At the cafe I join the many others working on their laptops- my work is finishing the new Career Management Guide focussed on employability and self management skills. Self -Management – the transition to higher study or the transition to the workplace, begins with ways to self manage study and monitor progress. Project Manage Your Study introduces the workplace concept and skills of  Project Management as a means of encouraging organisation of study in a new and relevant framework, with the motivating factor of learning a future skill.

The Understand Employability section encourages the self-assessment of baseline workplace starter skills as well as more intermediate skills for tertiary students. Knowledge of the Professional YOU is required across all age groups as employers make it clear what they want is for young people to know what this means in the workplace. Two remarks that I heard recently highlight this:

-A conversation with an employer: ‘I employed my brother, but he turned up as my brother not as a new worker.  I didn’t want my brother here, I wanted a professional graphic designer. ‘

-Another conversation with a 23 year old unemployed graduate who said, “My personality is a bit much for most employers.”

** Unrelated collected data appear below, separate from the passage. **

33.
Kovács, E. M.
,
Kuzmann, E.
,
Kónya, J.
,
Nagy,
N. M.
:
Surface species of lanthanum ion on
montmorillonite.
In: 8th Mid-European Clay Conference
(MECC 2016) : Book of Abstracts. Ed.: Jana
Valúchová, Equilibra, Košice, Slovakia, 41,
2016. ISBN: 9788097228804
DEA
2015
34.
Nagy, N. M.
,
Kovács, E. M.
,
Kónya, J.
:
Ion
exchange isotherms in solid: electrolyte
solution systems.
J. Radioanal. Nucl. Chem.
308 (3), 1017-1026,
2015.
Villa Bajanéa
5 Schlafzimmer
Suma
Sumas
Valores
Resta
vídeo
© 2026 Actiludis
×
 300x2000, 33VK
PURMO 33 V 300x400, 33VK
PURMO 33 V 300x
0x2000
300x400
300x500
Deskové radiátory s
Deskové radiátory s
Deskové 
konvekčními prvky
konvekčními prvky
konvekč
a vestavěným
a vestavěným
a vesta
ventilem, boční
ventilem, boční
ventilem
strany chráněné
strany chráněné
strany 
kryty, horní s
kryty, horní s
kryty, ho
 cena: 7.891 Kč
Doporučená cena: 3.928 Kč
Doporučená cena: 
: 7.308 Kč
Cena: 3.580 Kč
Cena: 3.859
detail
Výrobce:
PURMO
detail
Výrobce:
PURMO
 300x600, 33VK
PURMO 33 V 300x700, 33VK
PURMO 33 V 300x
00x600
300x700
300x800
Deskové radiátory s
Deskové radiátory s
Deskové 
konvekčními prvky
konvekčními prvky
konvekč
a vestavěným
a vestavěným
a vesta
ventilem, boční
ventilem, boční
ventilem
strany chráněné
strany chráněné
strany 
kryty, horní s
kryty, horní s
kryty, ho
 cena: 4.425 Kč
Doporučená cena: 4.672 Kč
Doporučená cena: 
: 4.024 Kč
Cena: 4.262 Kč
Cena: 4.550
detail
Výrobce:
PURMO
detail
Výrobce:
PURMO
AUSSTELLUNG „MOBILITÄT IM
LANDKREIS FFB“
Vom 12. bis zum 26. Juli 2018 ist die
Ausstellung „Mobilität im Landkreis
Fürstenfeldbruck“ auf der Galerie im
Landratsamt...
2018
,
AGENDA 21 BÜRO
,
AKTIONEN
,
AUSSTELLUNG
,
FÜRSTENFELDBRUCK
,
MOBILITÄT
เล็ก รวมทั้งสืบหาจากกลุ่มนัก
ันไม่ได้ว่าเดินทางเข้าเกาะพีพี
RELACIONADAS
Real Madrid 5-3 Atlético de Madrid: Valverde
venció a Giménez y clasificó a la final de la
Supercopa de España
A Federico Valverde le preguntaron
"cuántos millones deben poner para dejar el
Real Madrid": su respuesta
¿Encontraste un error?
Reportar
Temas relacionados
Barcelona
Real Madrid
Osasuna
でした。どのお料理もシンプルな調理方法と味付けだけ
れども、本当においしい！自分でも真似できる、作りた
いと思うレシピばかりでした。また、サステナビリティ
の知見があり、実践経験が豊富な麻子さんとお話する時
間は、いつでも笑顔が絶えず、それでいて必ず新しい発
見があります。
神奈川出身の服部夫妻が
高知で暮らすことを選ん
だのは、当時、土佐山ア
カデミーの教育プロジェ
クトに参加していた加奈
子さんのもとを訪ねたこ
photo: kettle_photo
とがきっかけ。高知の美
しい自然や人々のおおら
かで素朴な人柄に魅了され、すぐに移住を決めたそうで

“Why don’t you leave a bit of your personality at home?’ I asked.  “Employers are not paying you for your personality. Give them the worker you, the one  that did so well at her studies.”

” I hadn’t thought of that,’ she said. This was a bright young woman who hadn’t picked up  that work required a contract for behaviour as well as performance, and she is not the first young person to fail to understand this. We think they know this….but many don’t. Help them realise there is a Professional YOU and a Casual You, a productive you and a social you. They don’t all come to work at the same time!